空间视觉语言模型在几何感知方面取得了显著进展，但涉及深度、距离和场景关系的多步推理仍具挑战。此外，不同类型的空间查询需要根本不同的策略：有些最适合通过纯语言逐步演绎，而另一些则需先进行显式三维定位再进行定量推理。我们提出基于强化学习的空间视觉语言模型双路径空间推理框架（SR-REAL），该统一框架为空间视觉语言模型配备两条互补推理路径：纯语言推理路径（LOR），执行逐步语言演绎；以及检测-再推理路径（DTR），通过区域令牌检测三维几何线索（如中心点或包围框），再进行显式几何推理。SR-REAL首先通过冷启动监督微调阶段构建LOR和DTR的思维链监督，并暴露区域到三维接口；随后采用强化学习，通过准确率和格式奖励优化策略模型；对于DTR，离散中心检测奖励进一步细化几何对齐。在多个空间基准测试中，SR-REAL显著超越空间视觉语言模型基线：（i）单个强化学习训练模型支持两条推理路径，DTR通过精确三维定位在区域感知任务中表现优异，LOR则增强通用空间推理；（ii）联合训练两条路径促进相互强化；（iii）高质量混合冷启动数据对稳定强化学习优化至关重要；（iv）模型无需逐任务调整即可跨数据集和领域泛化，展现LOR与DTR之间的正向迁移能力。

English

Spatial VLMs have made substantial progress in geometric perception, yet complex spatial reasoning requiring multi-step inference over depth, distance, and scene relations remains challenging. Moreover, different spatial queries call for fundamentally different strategies: some are best addressed through purely linguistic, step-by-step deduction, while others require explicit 3D grounding before quantitative inference. We present Dual-Path Spatial Reasoning via Reinforcement Learning for Spatial VLMs (SR-REAL), a unified framework that equips a spatial VLM with two complementary reasoning paths: Language-Only Reasoning (LOR), which performs step-by-step linguistic deduction, and Detect-Then-Reason (DTR), which detects 3D geometric cues (e.g., centers or bounding boxes) via region tokens before explicit geometric inference.
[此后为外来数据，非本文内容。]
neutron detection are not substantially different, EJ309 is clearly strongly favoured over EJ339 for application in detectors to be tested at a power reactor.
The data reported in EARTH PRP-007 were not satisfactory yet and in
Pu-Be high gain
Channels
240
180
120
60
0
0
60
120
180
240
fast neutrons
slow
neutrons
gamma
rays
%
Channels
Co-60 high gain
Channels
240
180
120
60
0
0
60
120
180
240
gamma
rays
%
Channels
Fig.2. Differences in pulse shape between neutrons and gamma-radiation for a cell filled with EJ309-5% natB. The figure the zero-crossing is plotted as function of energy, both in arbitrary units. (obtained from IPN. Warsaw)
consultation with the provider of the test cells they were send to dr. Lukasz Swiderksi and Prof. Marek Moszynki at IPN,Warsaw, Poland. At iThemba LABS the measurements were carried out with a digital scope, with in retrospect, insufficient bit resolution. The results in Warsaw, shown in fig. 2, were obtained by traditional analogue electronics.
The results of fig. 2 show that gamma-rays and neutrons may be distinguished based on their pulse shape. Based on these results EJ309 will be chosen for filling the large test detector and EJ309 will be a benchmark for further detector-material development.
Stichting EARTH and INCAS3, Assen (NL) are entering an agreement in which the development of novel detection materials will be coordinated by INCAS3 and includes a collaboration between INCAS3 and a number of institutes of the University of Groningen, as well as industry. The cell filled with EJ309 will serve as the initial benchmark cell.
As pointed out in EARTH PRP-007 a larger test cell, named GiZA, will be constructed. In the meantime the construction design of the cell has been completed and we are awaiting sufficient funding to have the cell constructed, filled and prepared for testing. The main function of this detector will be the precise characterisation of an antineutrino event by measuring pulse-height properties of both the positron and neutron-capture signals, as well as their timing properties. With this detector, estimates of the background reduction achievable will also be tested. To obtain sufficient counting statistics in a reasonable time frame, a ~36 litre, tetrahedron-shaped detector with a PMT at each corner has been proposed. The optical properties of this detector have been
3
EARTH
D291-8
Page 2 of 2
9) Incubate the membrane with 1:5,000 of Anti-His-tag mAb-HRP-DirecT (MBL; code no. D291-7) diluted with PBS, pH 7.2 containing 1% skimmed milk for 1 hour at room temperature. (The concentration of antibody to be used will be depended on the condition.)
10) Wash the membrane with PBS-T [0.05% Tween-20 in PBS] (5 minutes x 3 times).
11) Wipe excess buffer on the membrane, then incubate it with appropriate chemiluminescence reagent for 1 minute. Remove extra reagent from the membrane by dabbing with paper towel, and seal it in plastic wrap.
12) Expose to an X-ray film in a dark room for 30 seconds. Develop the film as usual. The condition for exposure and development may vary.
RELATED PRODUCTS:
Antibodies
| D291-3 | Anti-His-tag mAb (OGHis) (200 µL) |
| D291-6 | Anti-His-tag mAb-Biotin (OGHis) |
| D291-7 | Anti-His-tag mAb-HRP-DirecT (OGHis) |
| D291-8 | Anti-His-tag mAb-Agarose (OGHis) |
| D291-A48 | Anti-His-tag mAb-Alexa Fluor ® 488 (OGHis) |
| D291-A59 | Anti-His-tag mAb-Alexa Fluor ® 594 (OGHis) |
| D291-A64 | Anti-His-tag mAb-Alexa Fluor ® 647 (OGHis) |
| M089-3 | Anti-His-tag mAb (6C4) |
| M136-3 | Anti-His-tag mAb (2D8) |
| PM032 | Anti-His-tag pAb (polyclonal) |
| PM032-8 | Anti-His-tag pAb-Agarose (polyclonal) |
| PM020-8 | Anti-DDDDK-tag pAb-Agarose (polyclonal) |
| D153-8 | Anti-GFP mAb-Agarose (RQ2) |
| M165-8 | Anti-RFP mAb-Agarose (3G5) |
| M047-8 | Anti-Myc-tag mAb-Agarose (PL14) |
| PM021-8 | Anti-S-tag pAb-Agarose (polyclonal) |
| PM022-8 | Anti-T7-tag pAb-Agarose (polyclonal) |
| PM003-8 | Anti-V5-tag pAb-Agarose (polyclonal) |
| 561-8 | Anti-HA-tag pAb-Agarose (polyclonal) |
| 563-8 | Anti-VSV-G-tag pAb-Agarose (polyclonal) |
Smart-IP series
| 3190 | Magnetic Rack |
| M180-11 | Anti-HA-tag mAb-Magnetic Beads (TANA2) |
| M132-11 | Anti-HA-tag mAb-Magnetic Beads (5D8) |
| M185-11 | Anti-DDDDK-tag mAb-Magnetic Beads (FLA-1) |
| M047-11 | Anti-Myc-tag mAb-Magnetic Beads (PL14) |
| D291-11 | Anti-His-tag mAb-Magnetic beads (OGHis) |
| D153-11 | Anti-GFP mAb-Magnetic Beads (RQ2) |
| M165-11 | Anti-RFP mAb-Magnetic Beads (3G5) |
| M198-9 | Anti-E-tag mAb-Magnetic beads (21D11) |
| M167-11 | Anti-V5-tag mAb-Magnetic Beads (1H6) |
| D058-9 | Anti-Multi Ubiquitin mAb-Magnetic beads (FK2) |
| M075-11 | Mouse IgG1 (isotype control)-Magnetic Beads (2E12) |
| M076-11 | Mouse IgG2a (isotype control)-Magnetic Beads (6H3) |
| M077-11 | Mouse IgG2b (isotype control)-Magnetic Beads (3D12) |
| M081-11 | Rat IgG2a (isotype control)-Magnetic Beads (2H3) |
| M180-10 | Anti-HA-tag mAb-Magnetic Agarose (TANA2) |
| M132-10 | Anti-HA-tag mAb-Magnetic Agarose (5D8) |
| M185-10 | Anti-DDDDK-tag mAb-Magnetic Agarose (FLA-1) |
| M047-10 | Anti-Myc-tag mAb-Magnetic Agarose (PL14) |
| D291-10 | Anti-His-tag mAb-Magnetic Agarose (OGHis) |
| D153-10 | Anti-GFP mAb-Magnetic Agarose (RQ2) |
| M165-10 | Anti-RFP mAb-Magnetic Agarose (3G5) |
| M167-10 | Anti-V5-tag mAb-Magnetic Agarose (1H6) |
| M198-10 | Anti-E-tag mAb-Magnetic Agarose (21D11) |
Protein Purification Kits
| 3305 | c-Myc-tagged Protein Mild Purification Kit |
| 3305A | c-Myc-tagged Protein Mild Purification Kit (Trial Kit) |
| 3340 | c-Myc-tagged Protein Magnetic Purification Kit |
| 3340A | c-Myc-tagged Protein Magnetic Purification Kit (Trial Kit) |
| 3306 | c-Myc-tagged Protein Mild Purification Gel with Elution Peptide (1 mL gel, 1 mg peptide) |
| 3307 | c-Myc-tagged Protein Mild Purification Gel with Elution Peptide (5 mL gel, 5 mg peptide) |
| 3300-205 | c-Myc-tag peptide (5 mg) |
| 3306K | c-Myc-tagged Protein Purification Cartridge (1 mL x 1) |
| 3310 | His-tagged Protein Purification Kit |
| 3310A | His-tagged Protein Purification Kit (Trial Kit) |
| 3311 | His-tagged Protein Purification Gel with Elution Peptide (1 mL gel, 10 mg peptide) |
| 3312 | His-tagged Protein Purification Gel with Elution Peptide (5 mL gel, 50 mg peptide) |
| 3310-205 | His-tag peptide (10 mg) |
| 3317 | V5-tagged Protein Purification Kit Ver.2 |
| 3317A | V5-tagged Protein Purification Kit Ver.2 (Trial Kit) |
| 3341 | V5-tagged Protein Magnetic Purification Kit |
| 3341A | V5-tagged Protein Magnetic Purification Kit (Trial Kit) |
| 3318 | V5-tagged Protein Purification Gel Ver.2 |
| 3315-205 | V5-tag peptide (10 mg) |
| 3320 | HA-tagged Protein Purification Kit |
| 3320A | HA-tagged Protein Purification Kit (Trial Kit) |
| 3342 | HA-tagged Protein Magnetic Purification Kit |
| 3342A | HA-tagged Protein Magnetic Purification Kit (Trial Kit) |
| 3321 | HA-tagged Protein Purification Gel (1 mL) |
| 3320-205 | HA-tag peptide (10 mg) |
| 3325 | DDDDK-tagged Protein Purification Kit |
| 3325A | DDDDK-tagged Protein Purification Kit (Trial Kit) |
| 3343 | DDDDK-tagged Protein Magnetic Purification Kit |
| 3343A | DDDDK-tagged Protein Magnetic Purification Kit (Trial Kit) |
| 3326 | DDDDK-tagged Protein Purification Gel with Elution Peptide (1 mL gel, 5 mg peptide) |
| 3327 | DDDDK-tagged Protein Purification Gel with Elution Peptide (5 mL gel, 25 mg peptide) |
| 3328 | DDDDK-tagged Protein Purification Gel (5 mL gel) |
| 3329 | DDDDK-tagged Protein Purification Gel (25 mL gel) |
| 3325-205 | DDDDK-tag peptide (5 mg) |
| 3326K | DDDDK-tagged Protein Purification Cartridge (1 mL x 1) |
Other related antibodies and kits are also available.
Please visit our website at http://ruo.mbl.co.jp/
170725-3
SR-REAL begins with a cold-start supervised fine-tuning stage that constructs LOR and DTR chain-of-thought supervision and exposes a region-to-3D interface, followed by RL that optimizes the policy model with accuracy and format rewards; for DTR, a discrete center-based detection reward further refines geometric alignment. Across diverse spatial benchmarks, SR-REAL significantly outperforms spatial VLM baselines: (i) a single RL-trained model supports both reasoning paths, with DTR excelling in region-aware tasks through precise 3D localization and LOR enhancing general spatial reasoning; (ii) jointly training both paths fosters mutual reinforcement; (iii) high-quality, blended cold-start data is crucial for stable RL optimization; and (iv) the model generalizes across datasets and domains without per-task tuning, demonstrating positive transfer between LOR and DTR.